Gissendaner's lawyers said she suffered "prolonged fear and uncertainty as to whether she would be subjected to a torturous death" and she was in mental agony while the state "dithered."
Her lawyers also used the lawsuit to, again, challenge the state law that keeps information about the provider of lethal injection drugs a state secret. Georgia is among many states that adopted secrecy laws because they said they could only secure lethal injection drugs if they protected providers from public pressure.
Within days of calling off Gissendaner's lethal injection, the state also cancelled the March 10 scheduled execution of Brian Keith Terrell, condemned for the 1992 murder of an elderly Walton County man who was a friend of his mother. His execution also was delayed while the Department of Corrections determined the problem with the powerful sedative made specifically for Gissendaner.
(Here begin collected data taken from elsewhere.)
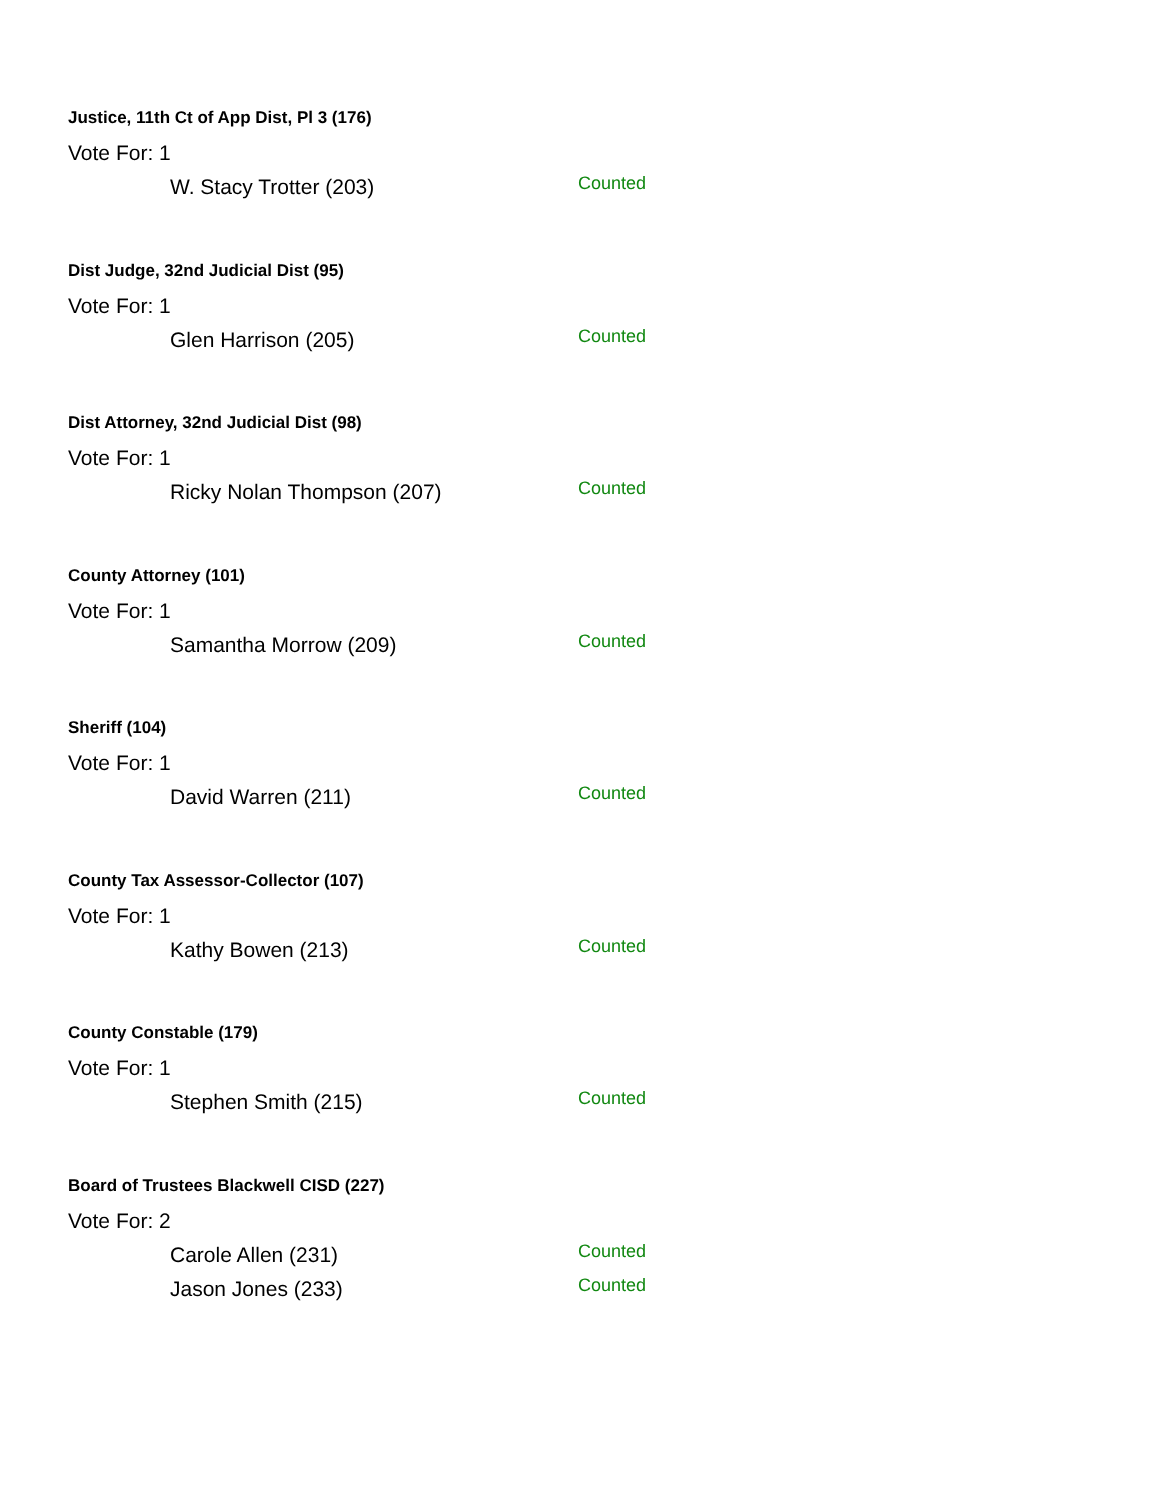Justice, 11th Ct of App Dist, Pl 3 (176)
Vote For: 1
W. Stacy Trotter (203) Counted
Dist Judge, 32nd Judicial Dist (95)
Vote For: 1
Glen Harrison (205) Counted
Dist Attorney, 32nd Judicial Dist (98)
Vote For: 1
Ricky Nolan Thompson (207) Counted
County Attorney (101)
Vote For: 1
Samantha Morrow (209) Counted
Sheriff (104)
Vote For: 1
David Warren (211) Counted
County Tax Assessor-Collector (107)
Vote For: 1
Kathy Bowen (213) Counted
County Constable (179)
Vote For: 1
Stephen Smith (215) Counted
Board of Trustees Blackwell CISD (227)
Vote For: 2
Carole Allen (231) Counted
Jason Jones (233) Counted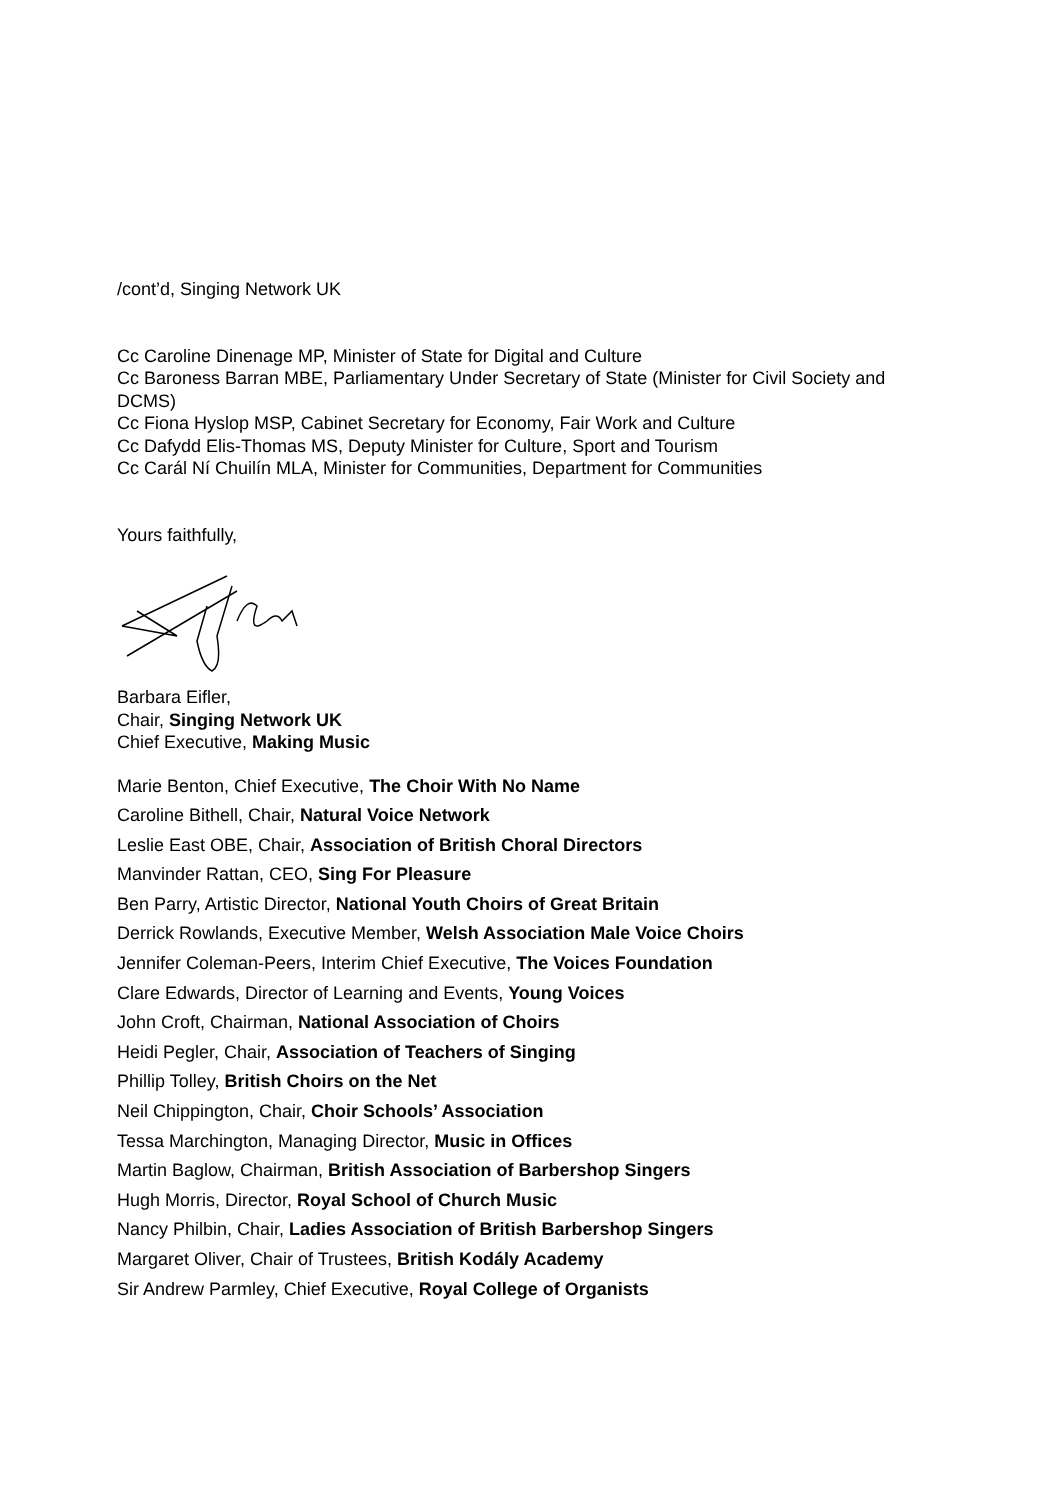/cont’d, Singing Network UK
Cc Caroline Dinenage MP, Minister of State for Digital and Culture
Cc Baroness Barran MBE, Parliamentary Under Secretary of State (Minister for Civil Society and DCMS)
Cc Fiona Hyslop MSP, Cabinet Secretary for Economy, Fair Work and Culture
Cc Dafydd Elis-Thomas MS, Deputy Minister for Culture, Sport and Tourism
Cc Carál Ní Chuilín MLA, Minister for Communities, Department for Communities
Yours faithfully,
Barbara Eifler,
Chair, Singing Network UK
Chief Executive, Making Music
Marie Benton, Chief Executive, The Choir With No Name
Caroline Bithell, Chair, Natural Voice Network
Leslie East OBE, Chair, Association of British Choral Directors
Manvinder Rattan, CEO, Sing For Pleasure
Ben Parry, Artistic Director, National Youth Choirs of Great Britain
Derrick Rowlands, Executive Member, Welsh Association Male Voice Choirs
Jennifer Coleman-Peers, Interim Chief Executive, The Voices Foundation
Clare Edwards, Director of Learning and Events, Young Voices
John Croft, Chairman, National Association of Choirs
Heidi Pegler, Chair, Association of Teachers of Singing
Phillip Tolley, British Choirs on the Net
Neil Chippington, Chair, Choir Schools’ Association
Tessa Marchington, Managing Director, Music in Offices
Martin Baglow, Chairman, British Association of Barbershop Singers
Hugh Morris, Director, Royal School of Church Music
Nancy Philbin, Chair, Ladies Association of British Barbershop Singers
Margaret Oliver, Chair of Trustees, British Kodály Academy
Sir Andrew Parmley, Chief Executive, Royal College of Organists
Last month, U.S. District Judge Thomas Thrash dismissed Gissendaner’s lawsuit. But then last week, her lawyers filed a motion for reconsideration. That motion is pending.
Gissendaner was sentenced to die for the 1997 murder of her husband, Douglas Gissendaner, even though she didn't actually carry out the crime. She persuaded her lover, Gregory Owen, to kill him while she was at a bar with friends. Owen was waiting at the Gissendaner house when Douglas Gissendaner came home after an evening at the home of friends from his church. Douglas was forced at knife-point to drive to a remove area of Gwinnett County where Owen knocked the man unconscious and repeatedly stabbed him in the neck. Kelly Gissendaner arrived at the scene just as her husband died.
Owen and Kelly Gissendaner set Douglas’ car on fire and then she went home to report him missing.
Owen eventually pleaded guilty to the murder and was sentenced to life with the possibility of parole after he had served 25 years. Kelly Gissendaner, however, rejected the same deal. She went to trial and and Gwinnett County jury convicted her and sentenced her to die.